**WHAT YOU NEED TO DO**
State the number of lines in the records that contain "right", with no other words.

**SUPPLIED ENTRIES**

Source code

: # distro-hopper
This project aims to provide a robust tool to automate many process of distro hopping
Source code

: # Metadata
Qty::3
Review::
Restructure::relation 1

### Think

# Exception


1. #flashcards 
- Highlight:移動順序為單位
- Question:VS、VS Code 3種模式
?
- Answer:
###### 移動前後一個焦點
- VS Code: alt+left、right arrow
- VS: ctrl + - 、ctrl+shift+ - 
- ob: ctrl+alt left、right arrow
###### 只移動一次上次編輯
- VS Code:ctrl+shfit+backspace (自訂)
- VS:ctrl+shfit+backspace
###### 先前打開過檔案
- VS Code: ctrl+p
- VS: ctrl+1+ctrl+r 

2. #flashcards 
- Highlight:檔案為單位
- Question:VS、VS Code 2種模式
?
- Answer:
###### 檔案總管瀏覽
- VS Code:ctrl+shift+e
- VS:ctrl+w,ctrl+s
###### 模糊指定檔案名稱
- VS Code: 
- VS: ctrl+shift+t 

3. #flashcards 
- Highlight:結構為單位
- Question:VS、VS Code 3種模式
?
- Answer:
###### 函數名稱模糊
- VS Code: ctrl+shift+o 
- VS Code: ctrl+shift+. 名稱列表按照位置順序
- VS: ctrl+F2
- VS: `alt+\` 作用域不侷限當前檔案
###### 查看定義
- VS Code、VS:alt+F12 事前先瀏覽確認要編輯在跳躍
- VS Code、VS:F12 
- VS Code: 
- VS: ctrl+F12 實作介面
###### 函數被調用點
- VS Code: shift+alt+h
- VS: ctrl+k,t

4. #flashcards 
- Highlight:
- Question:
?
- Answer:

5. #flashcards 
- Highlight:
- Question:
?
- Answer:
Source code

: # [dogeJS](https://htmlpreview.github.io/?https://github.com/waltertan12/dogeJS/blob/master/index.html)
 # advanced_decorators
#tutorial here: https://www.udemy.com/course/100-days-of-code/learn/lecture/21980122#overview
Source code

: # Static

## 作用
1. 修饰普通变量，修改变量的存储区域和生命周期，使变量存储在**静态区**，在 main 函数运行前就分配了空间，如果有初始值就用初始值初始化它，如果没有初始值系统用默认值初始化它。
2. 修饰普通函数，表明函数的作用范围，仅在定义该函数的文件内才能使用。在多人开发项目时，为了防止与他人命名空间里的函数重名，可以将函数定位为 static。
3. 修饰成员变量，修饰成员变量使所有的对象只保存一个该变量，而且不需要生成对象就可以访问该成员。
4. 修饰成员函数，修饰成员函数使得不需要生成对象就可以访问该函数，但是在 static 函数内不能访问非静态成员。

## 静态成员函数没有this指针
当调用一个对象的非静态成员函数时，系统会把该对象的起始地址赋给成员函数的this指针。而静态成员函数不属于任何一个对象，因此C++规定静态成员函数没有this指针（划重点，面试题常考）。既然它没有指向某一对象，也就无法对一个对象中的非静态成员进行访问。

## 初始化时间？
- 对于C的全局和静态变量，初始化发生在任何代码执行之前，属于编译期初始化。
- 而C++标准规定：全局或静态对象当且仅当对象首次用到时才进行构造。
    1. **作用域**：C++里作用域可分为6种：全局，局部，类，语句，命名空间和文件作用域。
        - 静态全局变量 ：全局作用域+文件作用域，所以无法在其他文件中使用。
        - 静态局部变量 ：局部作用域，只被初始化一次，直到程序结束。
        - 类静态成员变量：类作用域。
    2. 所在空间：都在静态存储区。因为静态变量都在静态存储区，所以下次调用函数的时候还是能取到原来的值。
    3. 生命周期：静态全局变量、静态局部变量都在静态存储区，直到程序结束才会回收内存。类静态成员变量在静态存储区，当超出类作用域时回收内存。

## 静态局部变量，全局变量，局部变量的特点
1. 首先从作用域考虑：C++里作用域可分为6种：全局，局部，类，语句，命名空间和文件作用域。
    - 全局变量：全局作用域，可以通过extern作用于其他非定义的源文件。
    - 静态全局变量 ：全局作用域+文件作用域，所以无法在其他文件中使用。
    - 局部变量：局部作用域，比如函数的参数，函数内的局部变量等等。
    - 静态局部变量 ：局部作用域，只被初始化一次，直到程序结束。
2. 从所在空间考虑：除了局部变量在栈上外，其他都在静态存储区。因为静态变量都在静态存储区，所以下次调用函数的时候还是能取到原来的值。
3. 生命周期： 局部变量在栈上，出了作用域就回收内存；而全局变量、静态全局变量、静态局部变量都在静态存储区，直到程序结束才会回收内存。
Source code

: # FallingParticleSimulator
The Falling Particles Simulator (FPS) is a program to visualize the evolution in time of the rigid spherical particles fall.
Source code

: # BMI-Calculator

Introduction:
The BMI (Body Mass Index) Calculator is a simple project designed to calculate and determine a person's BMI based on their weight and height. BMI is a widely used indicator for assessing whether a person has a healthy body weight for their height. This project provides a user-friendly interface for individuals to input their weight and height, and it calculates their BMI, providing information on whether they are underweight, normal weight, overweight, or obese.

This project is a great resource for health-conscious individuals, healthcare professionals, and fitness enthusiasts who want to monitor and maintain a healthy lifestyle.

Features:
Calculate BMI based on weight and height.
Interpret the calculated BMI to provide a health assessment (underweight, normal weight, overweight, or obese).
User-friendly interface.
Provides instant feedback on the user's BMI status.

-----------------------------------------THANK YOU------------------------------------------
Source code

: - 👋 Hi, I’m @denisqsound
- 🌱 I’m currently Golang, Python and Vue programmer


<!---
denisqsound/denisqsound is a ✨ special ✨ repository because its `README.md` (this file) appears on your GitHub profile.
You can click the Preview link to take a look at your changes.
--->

**RESPONSE TO THIS EXERCISE**
2